(Records in a dataset)
>>>

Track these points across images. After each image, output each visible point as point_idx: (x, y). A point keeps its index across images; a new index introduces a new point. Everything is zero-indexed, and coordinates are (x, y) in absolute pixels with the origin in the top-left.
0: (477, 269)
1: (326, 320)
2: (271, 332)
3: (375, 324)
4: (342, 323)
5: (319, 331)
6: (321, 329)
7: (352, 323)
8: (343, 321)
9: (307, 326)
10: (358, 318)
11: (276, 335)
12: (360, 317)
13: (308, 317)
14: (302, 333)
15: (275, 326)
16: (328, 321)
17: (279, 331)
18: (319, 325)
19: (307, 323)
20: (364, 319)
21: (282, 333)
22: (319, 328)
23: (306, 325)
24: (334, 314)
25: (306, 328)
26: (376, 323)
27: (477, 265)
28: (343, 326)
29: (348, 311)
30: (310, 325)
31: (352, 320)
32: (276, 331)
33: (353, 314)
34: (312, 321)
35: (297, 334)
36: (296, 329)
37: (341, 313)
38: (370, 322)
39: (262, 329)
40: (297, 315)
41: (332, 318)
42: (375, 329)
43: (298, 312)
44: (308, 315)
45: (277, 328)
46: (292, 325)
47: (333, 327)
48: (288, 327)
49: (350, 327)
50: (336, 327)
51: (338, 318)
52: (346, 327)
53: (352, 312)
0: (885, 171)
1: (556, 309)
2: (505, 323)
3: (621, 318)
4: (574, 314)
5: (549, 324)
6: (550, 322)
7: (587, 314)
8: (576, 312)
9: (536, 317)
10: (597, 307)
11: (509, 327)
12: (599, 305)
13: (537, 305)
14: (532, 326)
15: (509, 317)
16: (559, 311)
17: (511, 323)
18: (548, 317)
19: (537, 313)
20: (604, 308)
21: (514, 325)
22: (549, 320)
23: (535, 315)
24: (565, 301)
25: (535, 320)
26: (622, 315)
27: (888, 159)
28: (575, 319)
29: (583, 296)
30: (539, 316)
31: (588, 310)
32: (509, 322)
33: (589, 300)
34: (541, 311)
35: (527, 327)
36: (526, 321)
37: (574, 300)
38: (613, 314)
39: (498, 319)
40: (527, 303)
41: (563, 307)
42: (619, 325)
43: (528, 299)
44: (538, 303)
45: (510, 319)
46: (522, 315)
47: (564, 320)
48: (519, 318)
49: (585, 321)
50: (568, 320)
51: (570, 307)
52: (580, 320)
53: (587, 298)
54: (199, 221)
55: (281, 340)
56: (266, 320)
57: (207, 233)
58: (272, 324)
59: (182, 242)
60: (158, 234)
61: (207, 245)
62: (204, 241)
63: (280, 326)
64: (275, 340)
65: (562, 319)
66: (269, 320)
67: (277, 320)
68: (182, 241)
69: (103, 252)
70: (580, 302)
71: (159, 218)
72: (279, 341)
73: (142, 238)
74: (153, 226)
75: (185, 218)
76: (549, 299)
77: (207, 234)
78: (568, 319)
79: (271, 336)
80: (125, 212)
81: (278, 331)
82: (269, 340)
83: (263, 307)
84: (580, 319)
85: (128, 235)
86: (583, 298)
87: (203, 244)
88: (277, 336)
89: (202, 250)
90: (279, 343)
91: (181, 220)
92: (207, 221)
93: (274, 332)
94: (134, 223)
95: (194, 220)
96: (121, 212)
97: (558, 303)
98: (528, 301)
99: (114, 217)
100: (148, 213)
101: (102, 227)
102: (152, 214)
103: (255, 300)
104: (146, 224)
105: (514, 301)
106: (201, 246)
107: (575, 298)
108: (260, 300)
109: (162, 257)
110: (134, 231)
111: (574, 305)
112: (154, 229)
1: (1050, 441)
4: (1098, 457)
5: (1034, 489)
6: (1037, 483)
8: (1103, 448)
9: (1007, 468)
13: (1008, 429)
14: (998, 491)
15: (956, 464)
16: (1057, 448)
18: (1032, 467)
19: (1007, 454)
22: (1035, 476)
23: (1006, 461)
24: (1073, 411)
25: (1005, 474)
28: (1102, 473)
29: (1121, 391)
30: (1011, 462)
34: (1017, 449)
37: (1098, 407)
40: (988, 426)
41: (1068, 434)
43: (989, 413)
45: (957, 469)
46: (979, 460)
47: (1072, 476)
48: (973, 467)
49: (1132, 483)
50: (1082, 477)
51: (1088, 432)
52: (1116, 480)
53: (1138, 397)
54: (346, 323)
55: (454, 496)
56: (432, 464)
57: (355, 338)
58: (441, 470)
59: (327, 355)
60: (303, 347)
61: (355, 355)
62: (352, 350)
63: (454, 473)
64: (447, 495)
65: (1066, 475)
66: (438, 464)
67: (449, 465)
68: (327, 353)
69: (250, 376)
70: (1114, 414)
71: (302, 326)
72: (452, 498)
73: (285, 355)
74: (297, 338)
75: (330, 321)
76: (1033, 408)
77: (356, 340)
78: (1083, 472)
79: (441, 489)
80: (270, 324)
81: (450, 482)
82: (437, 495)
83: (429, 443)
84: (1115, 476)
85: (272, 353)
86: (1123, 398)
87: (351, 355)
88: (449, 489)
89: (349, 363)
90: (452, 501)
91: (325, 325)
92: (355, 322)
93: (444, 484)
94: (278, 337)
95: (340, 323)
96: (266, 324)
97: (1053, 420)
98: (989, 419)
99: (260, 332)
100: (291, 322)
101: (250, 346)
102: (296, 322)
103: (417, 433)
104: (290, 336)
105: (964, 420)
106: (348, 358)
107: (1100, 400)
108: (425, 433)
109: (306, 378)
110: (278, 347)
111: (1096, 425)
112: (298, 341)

<<<

▶ [Exercise]:
Convert these lines into a numbered list and omit any blank lines.

▶ [Task solution]:
1. Track these points across images. After each image, output each visible point as point_idx: (x, y). A point keeps its index across images; a new index introduces a new point. Everything is zero-indexed, and coordinates are (x, y) in absolute pixels with the origin in the top-left.
2. 0: (477, 269)
3. 1: (326, 320)
4. 2: (271, 332)
5. 3: (375, 324)
6. 4: (342, 323)
7. 5: (319, 331)
8. 6: (321, 329)
9. 7: (352, 323)
10. 8: (343, 321)
11. 9: (307, 326)
12. 10: (358, 318)
13. 11: (276, 335)
14. 12: (360, 317)
15. 13: (308, 317)
16. 14: (302, 333)
17. 15: (275, 326)
18. 16: (328, 321)
19. 17: (279, 331)
20. 18: (319, 325)
21. 19: (307, 323)
22. 20: (364, 319)
23. 21: (282, 333)
24. 22: (319, 328)
25. 23: (306, 325)
26. 24: (334, 314)
27. 25: (306, 328)
28. 26: (376, 323)
29. 27: (477, 265)
30. 28: (343, 326)
31. 29: (348, 311)
32. 30: (310, 325)
33. 31: (352, 320)
34. 32: (276, 331)
35. 33: (353, 314)
36. 34: (312, 321)
37. 35: (297, 334)
38. 36: (296, 329)
39. 37: (341, 313)
40. 38: (370, 322)
41. 39: (262, 329)
42. 40: (297, 315)
43. 41: (332, 318)
44. 42: (375, 329)
45. 43: (298, 312)
46. 44: (308, 315)
47. 45: (277, 328)
48. 46: (292, 325)
49. 47: (333, 327)
50. 48: (288, 327)
51. 49: (350, 327)
52. 50: (336, 327)
53. 51: (338, 318)
54. 52: (346, 327)
55. 53: (352, 312)
56. 0: (885, 171)
57. 1: (556, 309)
58. 2: (505, 323)
59. 3: (621, 318)
60. 4: (574, 314)
61. 5: (549, 324)
62. 6: (550, 322)
63. 7: (587, 314)
64. 8: (576, 312)
65. 9: (536, 317)
66. 10: (597, 307)
67. 11: (509, 327)
68. 12: (599, 305)
69. 13: (537, 305)
70. 14: (532, 326)
71. 15: (509, 317)
72. 16: (559, 311)
73. 17: (511, 323)
74. 18: (548, 317)
75. 19: (537, 313)
76. 20: (604, 308)
77. 21: (514, 325)
78. 22: (549, 320)
79. 23: (535, 315)
80. 24: (565, 301)
81. 25: (535, 320)
82. 26: (622, 315)
83. 27: (888, 159)
84. 28: (575, 319)
85. 29: (583, 296)
86. 30: (539, 316)
87. 31: (588, 310)
88. 32: (509, 322)
89. 33: (589, 300)
90. 34: (541, 311)
91. 35: (527, 327)
92. 36: (526, 321)
93. 37: (574, 300)
94. 38: (613, 314)
95. 39: (498, 319)
96. 40: (527, 303)
97. 41: (563, 307)
98. 42: (619, 325)
99. 43: (528, 299)
100. 44: (538, 303)
101. 45: (510, 319)
102. 46: (522, 315)
103. 47: (564, 320)
104. 48: (519, 318)
105. 49: (585, 321)
106. 50: (568, 320)
107. 51: (570, 307)
108. 52: (580, 320)
109. 53: (587, 298)
110. 54: (199, 221)
111. 55: (281, 340)
112. 56: (266, 320)
113. 57: (207, 233)
114. 58: (272, 324)
115. 59: (182, 242)
116. 60: (158, 234)
117. 61: (207, 245)
118. 62: (204, 241)
119. 63: (280, 326)
120. 64: (275, 340)
121. 65: (562, 319)
122. 66: (269, 320)
123. 67: (277, 320)
124. 68: (182, 241)
125. 69: (103, 252)
126. 70: (580, 302)
127. 71: (159, 218)
128. 72: (279, 341)
129. 73: (142, 238)
130. 74: (153, 226)
131. 75: (185, 218)
132. 76: (549, 299)
133. 77: (207, 234)
134. 78: (568, 319)
135. 79: (271, 336)
136. 80: (125, 212)
137. 81: (278, 331)
138. 82: (269, 340)
139. 83: (263, 307)
140. 84: (580, 319)
141. 85: (128, 235)
142. 86: (583, 298)
143. 87: (203, 244)
144. 88: (277, 336)
145. 89: (202, 250)
146. 90: (279, 343)
147. 91: (181, 220)
148. 92: (207, 221)
149. 93: (274, 332)
150. 94: (134, 223)
151. 95: (194, 220)
152. 96: (121, 212)
153. 97: (558, 303)
154. 98: (528, 301)
155. 99: (114, 217)
156. 100: (148, 213)
157. 101: (102, 227)
158. 102: (152, 214)
159. 103: (255, 300)
160. 104: (146, 224)
161. 105: (514, 301)
162. 106: (201, 246)
163. 107: (575, 298)
164. 108: (260, 300)
165. 109: (162, 257)
166. 110: (134, 231)
167. 111: (574, 305)
168. 112: (154, 229)
169. 1: (1050, 441)
170. 4: (1098, 457)
171. 5: (1034, 489)
172. 6: (1037, 483)
173. 8: (1103, 448)
174. 9: (1007, 468)
175. 13: (1008, 429)
176. 14: (998, 491)
177. 15: (956, 464)
178. 16: (1057, 448)
179. 18: (1032, 467)
180. 19: (1007, 454)
181. 22: (1035, 476)
182. 23: (1006, 461)
183. 24: (1073, 411)
184. 25: (1005, 474)
185. 28: (1102, 473)
186. 29: (1121, 391)
187. 30: (1011, 462)
188. 34: (1017, 449)
189. 37: (1098, 407)
190. 40: (988, 426)
191. 41: (1068, 434)
192. 43: (989, 413)
193. 45: (957, 469)
194. 46: (979, 460)
195. 47: (1072, 476)
196. 48: (973, 467)
197. 49: (1132, 483)
198. 50: (1082, 477)
199. 51: (1088, 432)
200. 52: (1116, 480)
201. 53: (1138, 397)
202. 54: (346, 323)
203. 55: (454, 496)
204. 56: (432, 464)
205. 57: (355, 338)
206. 58: (441, 470)
207. 59: (327, 355)
208. 60: (303, 347)
209. 61: (355, 355)
210. 62: (352, 350)
211. 63: (454, 473)
212. 64: (447, 495)
213. 65: (1066, 475)
214. 66: (438, 464)
215. 67: (449, 465)
216. 68: (327, 353)
217. 69: (250, 376)
218. 70: (1114, 414)
219. 71: (302, 326)
220. 72: (452, 498)
221. 73: (285, 355)
222. 74: (297, 338)
223. 75: (330, 321)
224. 76: (1033, 408)
225. 77: (356, 340)
226. 78: (1083, 472)
227. 79: (441, 489)
228. 80: (270, 324)
229. 81: (450, 482)
230. 82: (437, 495)
231. 83: (429, 443)
232. 84: (1115, 476)
233. 85: (272, 353)
234. 86: (1123, 398)
235. 87: (351, 355)
236. 88: (449, 489)
237. 89: (349, 363)
238. 90: (452, 501)
239. 91: (325, 325)
240. 92: (355, 322)
241. 93: (444, 484)
242. 94: (278, 337)
243. 95: (340, 323)
244. 96: (266, 324)
245. 97: (1053, 420)
246. 98: (989, 419)
247. 99: (260, 332)
248. 100: (291, 322)
249. 101: (250, 346)
250. 102: (296, 322)
251. 103: (417, 433)
252. 104: (290, 336)
253. 105: (964, 420)
254. 106: (348, 358)
255. 107: (1100, 400)
256. 108: (425, 433)
257. 109: (306, 378)
258. 110: (278, 347)
259. 111: (1096, 425)
260. 112: (298, 341)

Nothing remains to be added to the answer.